I do not mind being her chauffeur, the role to which I’ve been reduced these days, that and the expectation to spit out money as she requires it and the provider of as many yeses as she needs to go about to the mall or the movies or wherever with her friends.
I don’t mind the tedious waiting for her. I have my smartphone, my music and my e-reader to keep me entertained in my car while she takes her tap class or her hip hop or whatever interest she’s pursuing.
I want her to have fun and to enjoy the relationships she’s creating with other girls. I want her to have that sense of belonging and being with and like them, no matter how fleeting all these relationships will end up being.

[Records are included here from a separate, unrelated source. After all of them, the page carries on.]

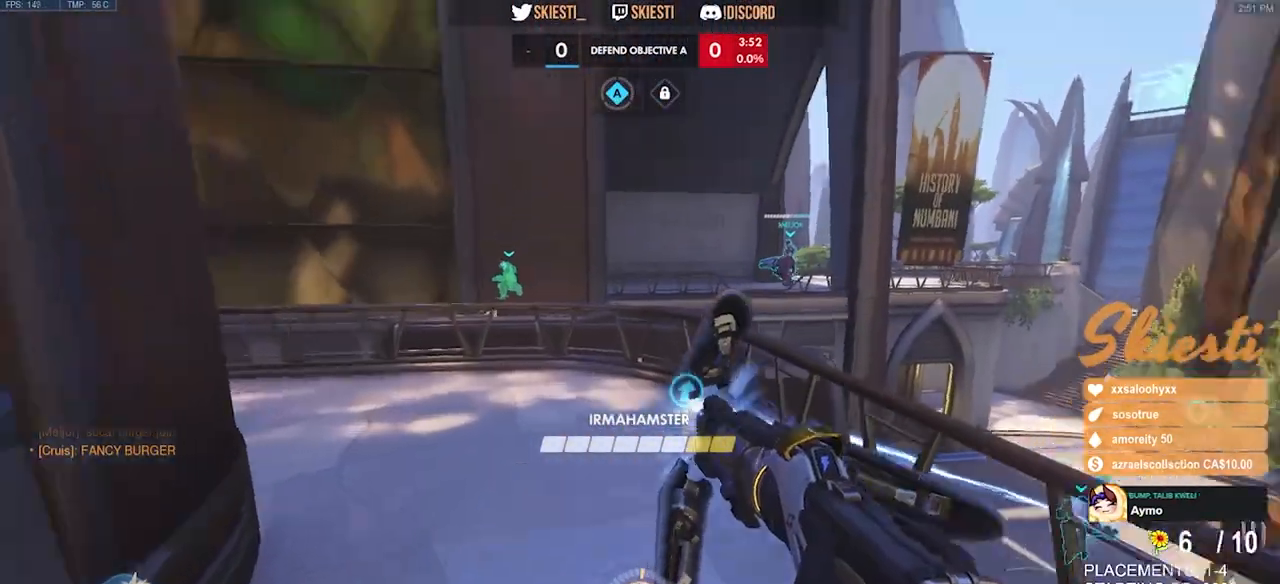
{"keys": ["shift", "w"], "mouse": ["left"], "events": [[33, "shift", "down"]]}
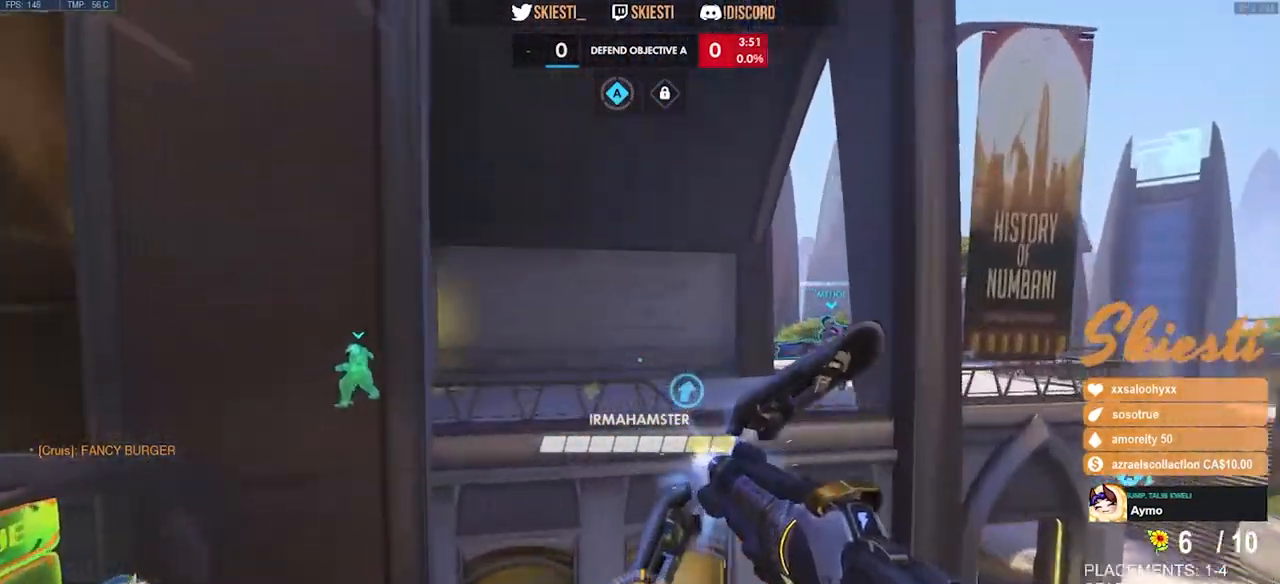
{"keys": ["d"], "mouse": ["left"], "events": [[166, "space", "down"], [200, "d", "down"], [283, "mouse_left", "up"], [300, "shift", "up"], [333, "mouse_left", "down"], [350, "w", "up"], [400, "space", "up"]]}
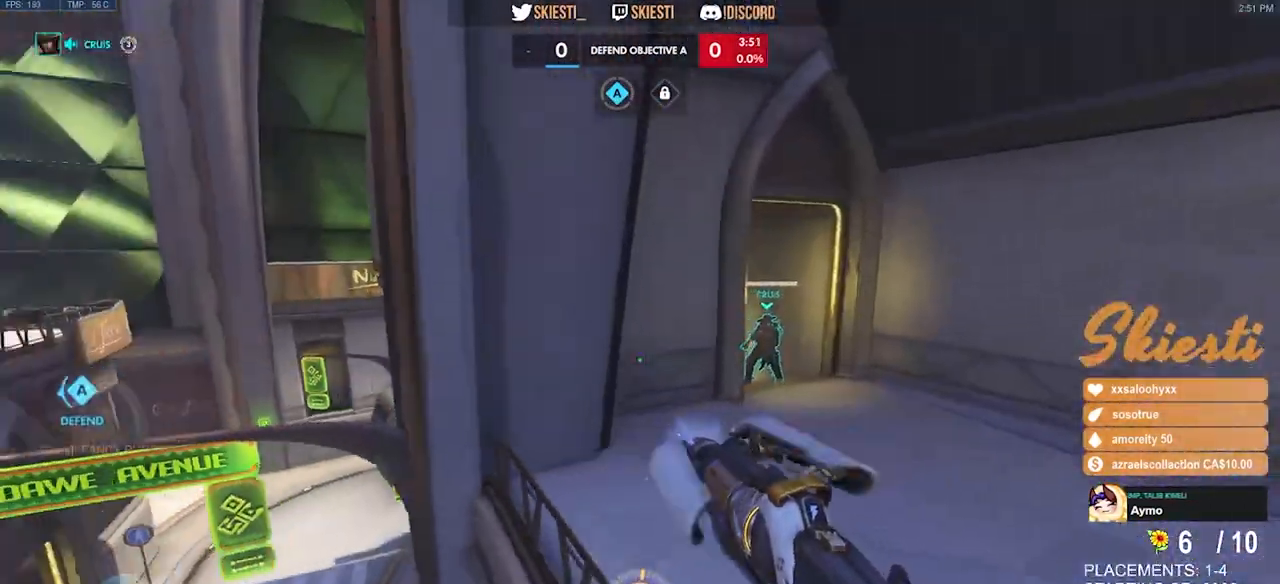
{"keys": ["d"], "mouse": ["left"], "events": []}
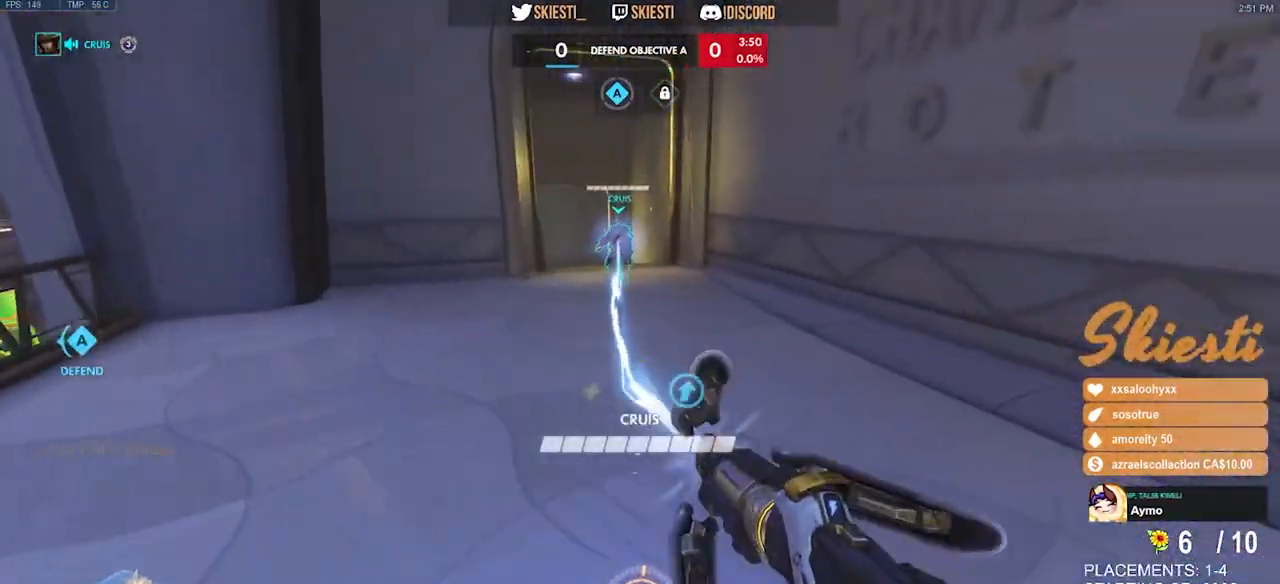
{"keys": ["d", "w"], "mouse": ["left"], "events": [[166, "w", "down"]]}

Her insistence in being and doing like others is a strange phase, I think. I do not know when she will leave that behind in order to assert who she truly is. To acknowledge that the more unique you are, the better, quirks and all.
But the two things that bother me the most are these: to catch her in a lie, no matter how innocent, turns me inside out. I can’t tolerate that she thinks she has to hide the truth from me.

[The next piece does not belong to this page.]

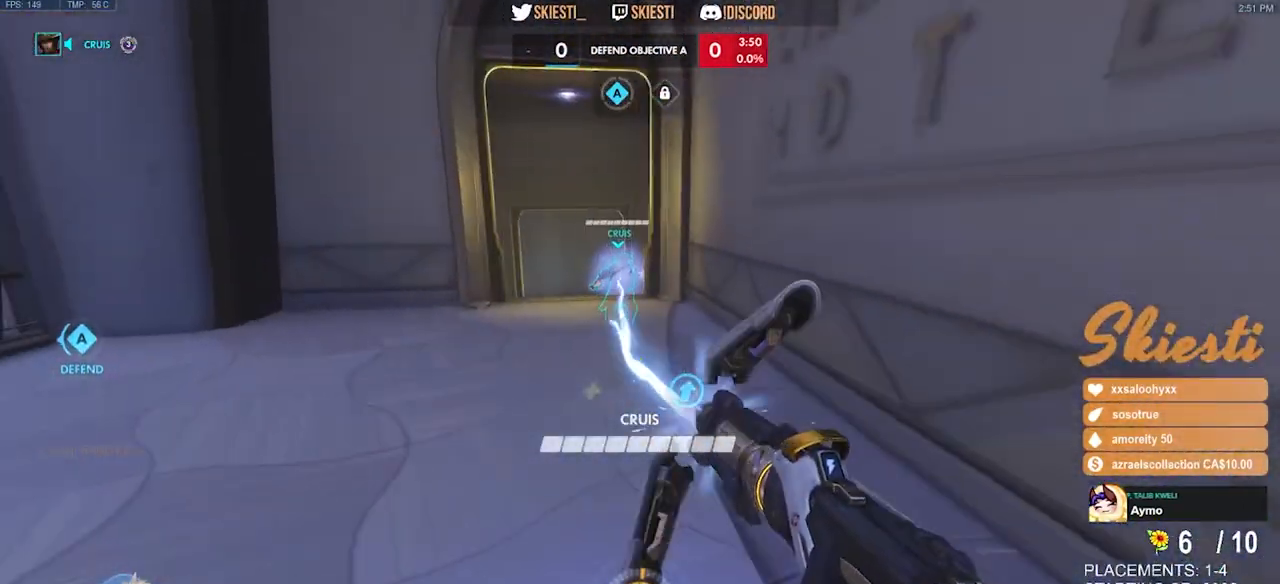
{"keys": ["a", "shift", "w"], "mouse": ["left"], "events": [[16, "a", "down"], [133, "d", "up"], [366, "shift", "down"]]}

I also find that I can’t handle her intellectual laziness, and her lack of self-awareness about the privileged position she is in. The skill to read in three languages is not something we all have. When she asks me when she will stop taking her French lessons, I respond, “When I see you reading French books with no other purpose than enjoyment!” Her silence is her response. Lately, she even has stopped reading any of her English-language books.
The other day I was about to ground her by taking her phone away for a week. After many tears and end of the world drama, we finally agreed she would read a book in Spanish over the summer. She was so happy to have her lifeline back in her grubby hand! Now the task at hand for her is pretty daunting. I will admit to that. I had hoped we could do it together in the course of a year because it’s a fat book. She has committed herself to reading on her own and in Spanish, before the new school starts, the book to which I introduced myself to world literature: Crime and Punishment by Dostoyevsky.
I wish upon her a mind overflowing with unending questions and curiosity. Yeah, maybe it’s too early for her to wonder about the universe and our social past and to know the importance of questioning everything. But I can’t stand the idea that she will have no intellectual hunger, and that she won’t always have her nose in a book.